TASK REQUIREMENTS:
Please return the data word for word and leave out any picture it contains.

DATA BLOCK:
--- START ---
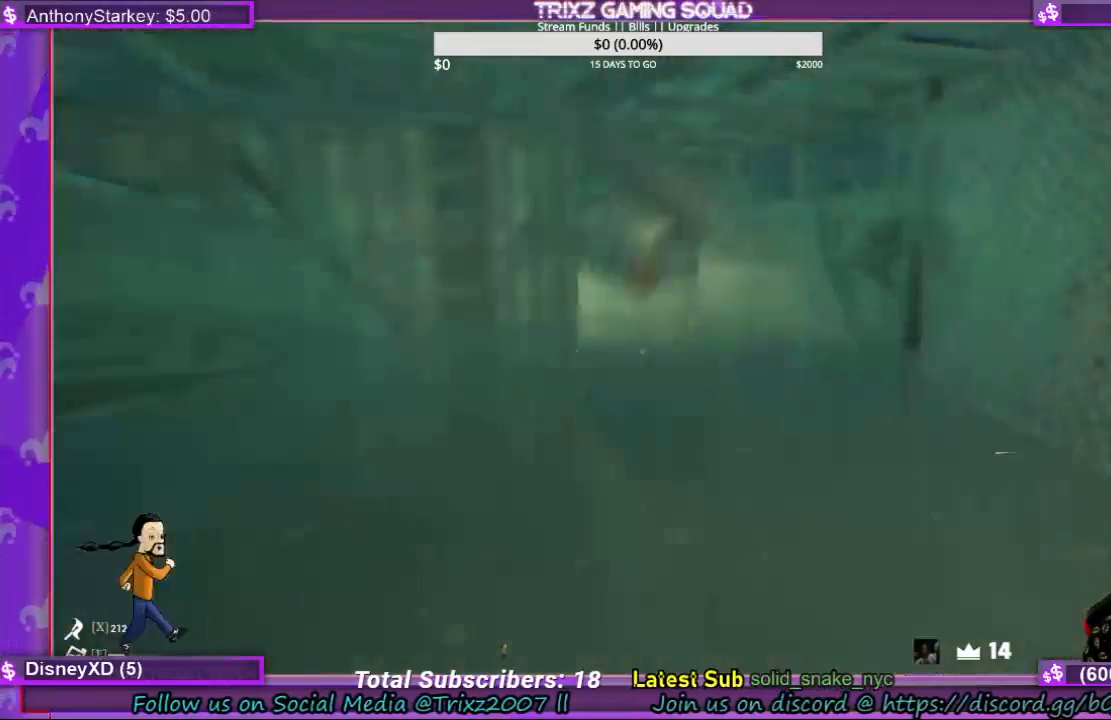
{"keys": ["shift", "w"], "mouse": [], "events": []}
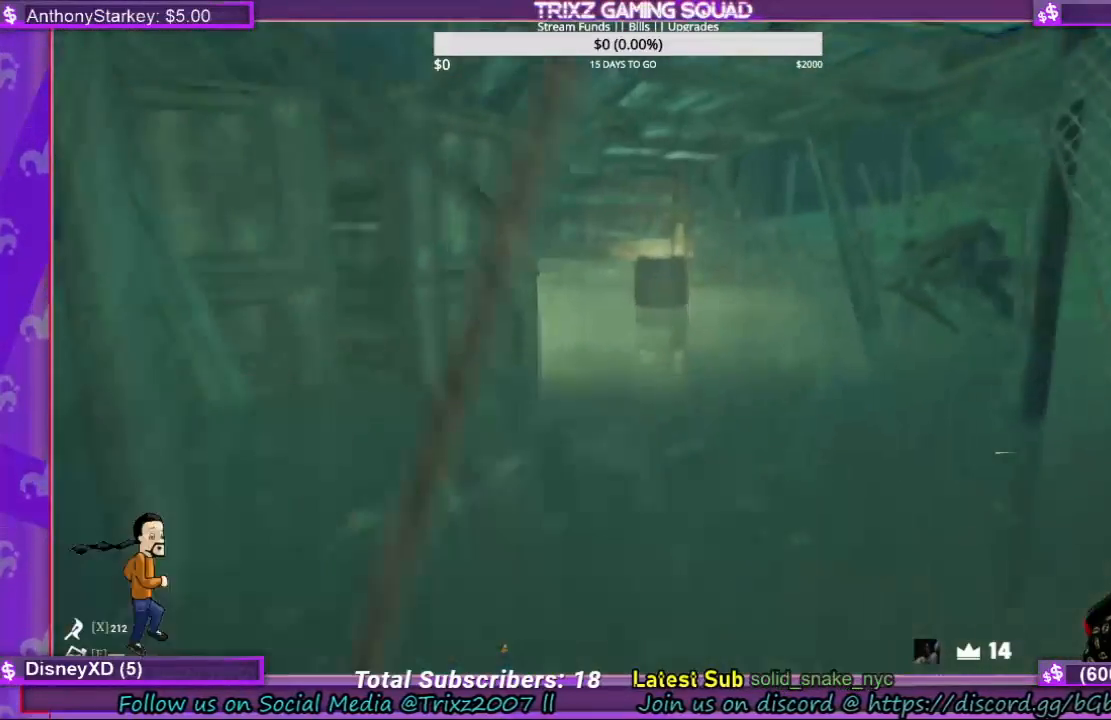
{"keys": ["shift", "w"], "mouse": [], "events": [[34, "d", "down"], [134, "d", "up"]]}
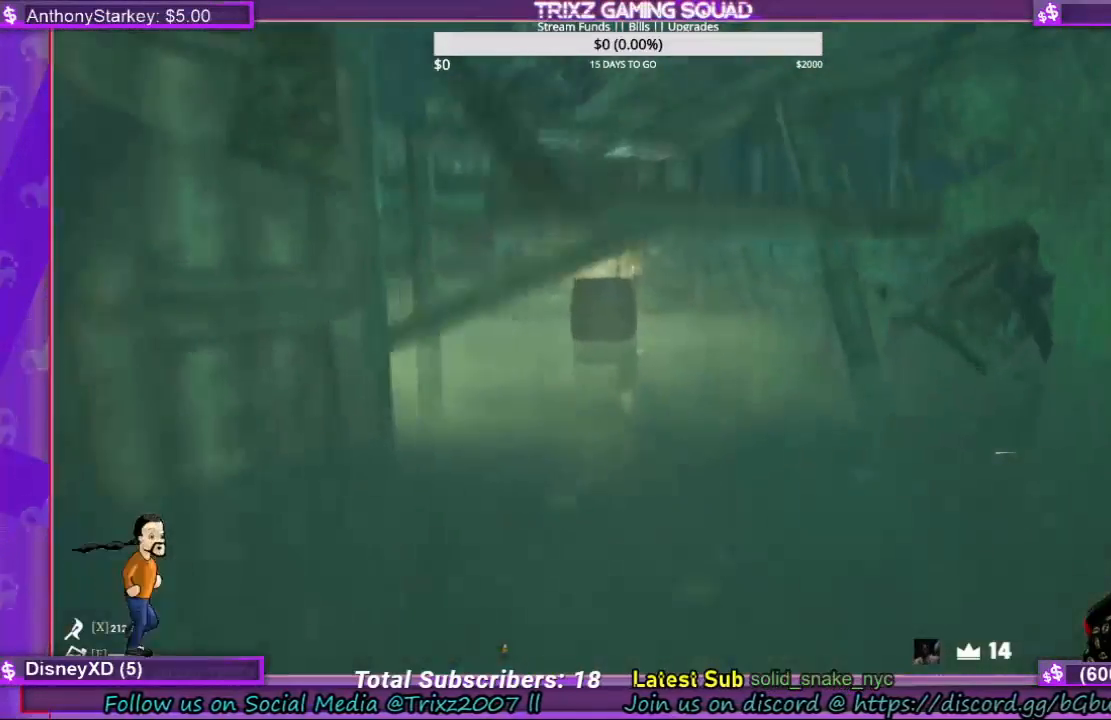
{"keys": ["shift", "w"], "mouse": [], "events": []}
--- END ---
WORKED SOLUTION:
{"keys": ["shift", "w"], "mouse": [], "events": []}
{"keys": ["shift", "w"], "mouse": [], "events": [[34, "d", "down"], [134, "d", "up"]]}
{"keys": ["shift", "w"], "mouse": [], "events": []}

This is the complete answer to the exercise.